====== Supplied data
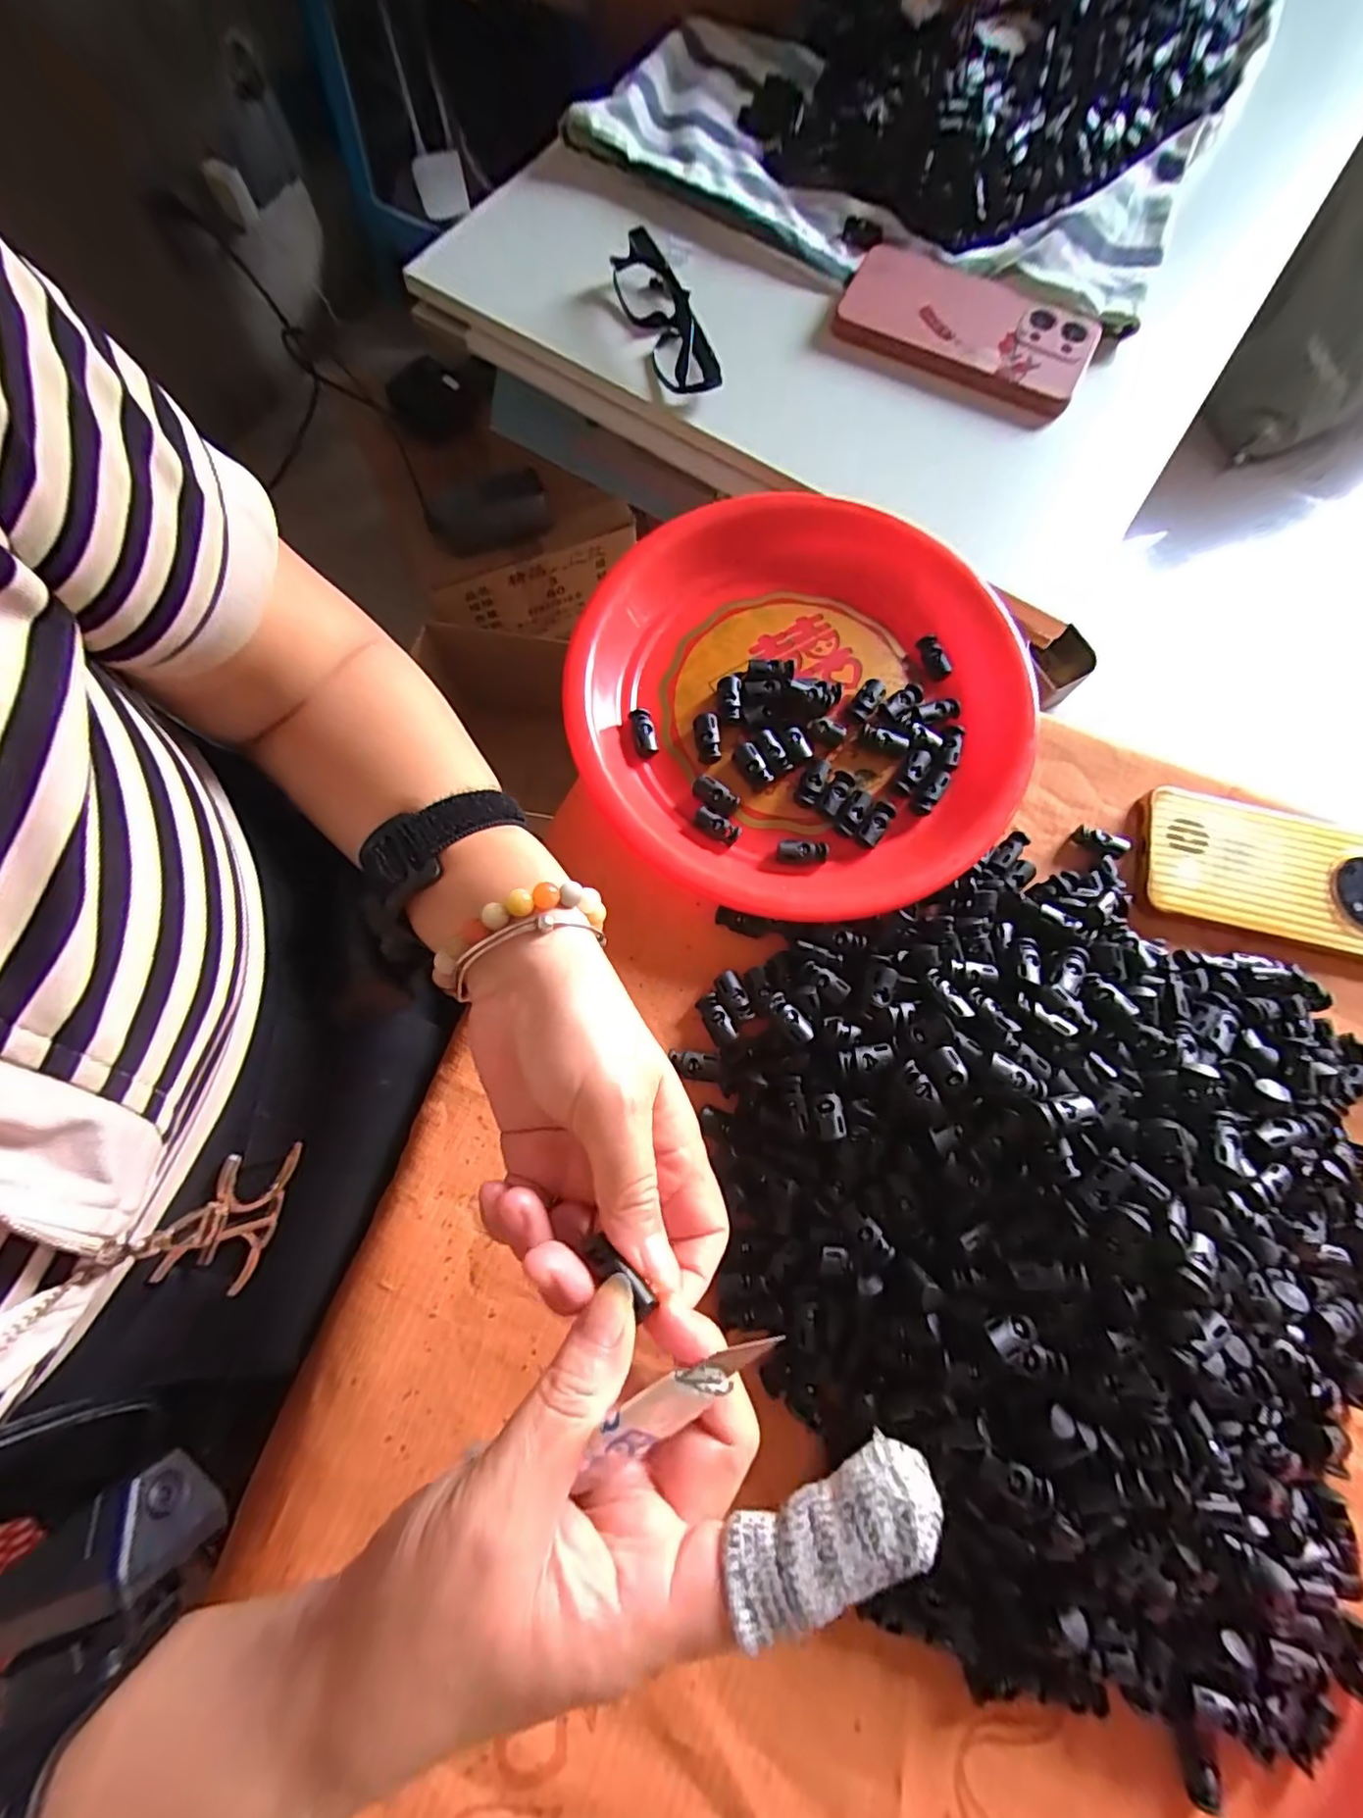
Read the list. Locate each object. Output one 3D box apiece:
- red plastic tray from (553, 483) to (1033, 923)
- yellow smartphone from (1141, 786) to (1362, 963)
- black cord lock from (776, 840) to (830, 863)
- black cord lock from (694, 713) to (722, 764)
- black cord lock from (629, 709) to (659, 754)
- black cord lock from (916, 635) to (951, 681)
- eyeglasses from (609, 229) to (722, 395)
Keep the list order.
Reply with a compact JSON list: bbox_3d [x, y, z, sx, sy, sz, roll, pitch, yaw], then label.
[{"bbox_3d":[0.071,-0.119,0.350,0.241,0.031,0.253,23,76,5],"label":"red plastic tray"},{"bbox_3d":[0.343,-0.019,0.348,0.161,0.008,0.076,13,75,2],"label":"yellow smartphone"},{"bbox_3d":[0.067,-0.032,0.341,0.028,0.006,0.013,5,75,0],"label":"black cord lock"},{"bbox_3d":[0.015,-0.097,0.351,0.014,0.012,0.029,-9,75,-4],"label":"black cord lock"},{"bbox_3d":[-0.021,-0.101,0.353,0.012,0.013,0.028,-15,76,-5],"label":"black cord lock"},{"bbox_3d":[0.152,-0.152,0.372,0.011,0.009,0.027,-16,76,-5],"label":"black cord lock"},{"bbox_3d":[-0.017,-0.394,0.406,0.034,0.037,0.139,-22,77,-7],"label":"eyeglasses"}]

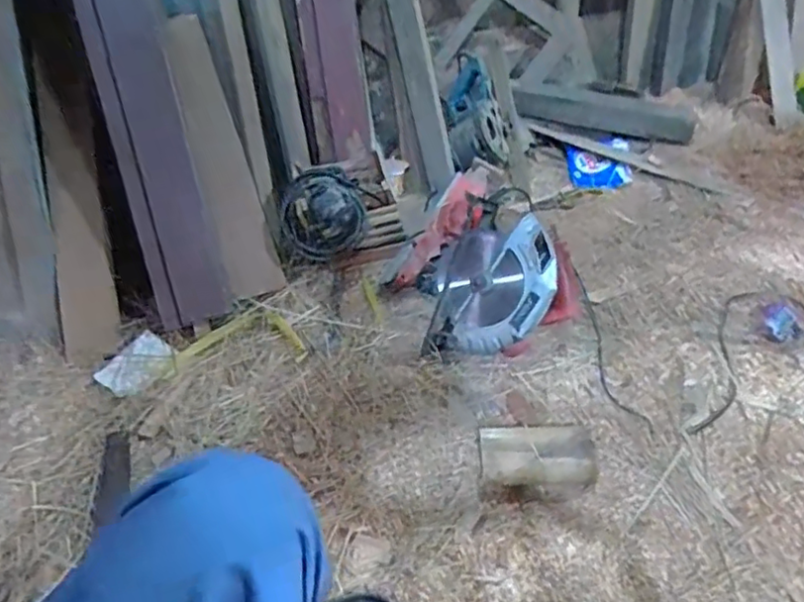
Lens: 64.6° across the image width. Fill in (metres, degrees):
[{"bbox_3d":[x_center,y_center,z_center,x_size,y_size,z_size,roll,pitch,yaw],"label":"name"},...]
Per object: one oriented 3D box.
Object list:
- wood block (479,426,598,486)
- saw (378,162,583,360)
============
▶ **Exercise objective**: Reproduce every entry exactly; images stay out.

▶ **Problem solution**:
Read the list. Locate each object. Output one 3D box apiece:
- red plastic tray from (553, 483) to (1033, 923)
- yellow smartphone from (1141, 786) to (1362, 963)
- black cord lock from (776, 840) to (830, 863)
- black cord lock from (694, 713) to (722, 764)
- black cord lock from (629, 709) to (659, 754)
- black cord lock from (916, 635) to (951, 681)
- eyeglasses from (609, 229) to (722, 395)
Keep the list order.
Reply with a compact JSON list: bbox_3d [x, y, z, sx, sy, sz, roll, pitch, yaw], then label.
[{"bbox_3d":[0.071,-0.119,0.350,0.241,0.031,0.253,23,76,5],"label":"red plastic tray"},{"bbox_3d":[0.343,-0.019,0.348,0.161,0.008,0.076,13,75,2],"label":"yellow smartphone"},{"bbox_3d":[0.067,-0.032,0.341,0.028,0.006,0.013,5,75,0],"label":"black cord lock"},{"bbox_3d":[0.015,-0.097,0.351,0.014,0.012,0.029,-9,75,-4],"label":"black cord lock"},{"bbox_3d":[-0.021,-0.101,0.353,0.012,0.013,0.028,-15,76,-5],"label":"black cord lock"},{"bbox_3d":[0.152,-0.152,0.372,0.011,0.009,0.027,-16,76,-5],"label":"black cord lock"},{"bbox_3d":[-0.017,-0.394,0.406,0.034,0.037,0.139,-22,77,-7],"label":"eyeglasses"}]

Lens: 64.6° across the image width. Fill in (metres, degrees):
[{"bbox_3d":[x_center,y_center,z_center,x_size,y_size,z_size,roll,pitch,yaw],"label":"name"},...]
Per object: one oriented 3D box.
Object list:
- wood block (479,426,598,486)
- saw (378,162,583,360)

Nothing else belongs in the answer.